- WORK ORDER -
Would you transcribe the line containing "to knock the" and every line after it, through the end of the records below, exactly and with nothing else?

- PROVIDED INFORMATION -

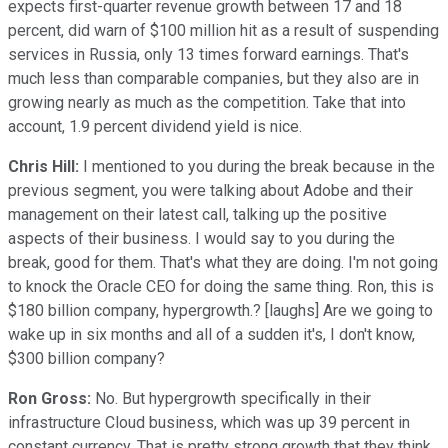
expects first-quarter revenue growth between 17 and 18
percent, did warn of $100 million hit as a result of suspending
services in Russia, only 13 times forward earnings. That's
much less than comparable companies, but they also are in
growing nearly as much as the competition. Take that into
account, 1.9 percent dividend yield is nice.
Chris Hill:
I mentioned to you during the break because in the
previous segment, you were talking about Adobe and their
management on their latest call, talking up the positive
aspects of their business. I would say to you during the
break, good for them. That's what they are doing. I'm not going
to knock the Oracle CEO for doing the same thing. Ron, this is
$180 billion company, hypergrowth.? [laughs] Are we going to
wake up in six months and all of a sudden it's, I don't know,
$300 billion company?
Ron Gross:
No. But hypergrowth specifically in their
infrastructure Cloud business, which was up 39 percent in
constant currency. That is pretty strong growth that they think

- PROBLEM SOLUTION -
to knock the Oracle CEO for doing the same thing. Ron, this is
$180 billion company, hypergrowth.? [laughs] Are we going to
wake up in six months and all of a sudden it's, I don't know,
$300 billion company?
Ron Gross:
No. But hypergrowth specifically in their
infrastructure Cloud business, which was up 39 percent in
constant currency. That is pretty strong growth that they think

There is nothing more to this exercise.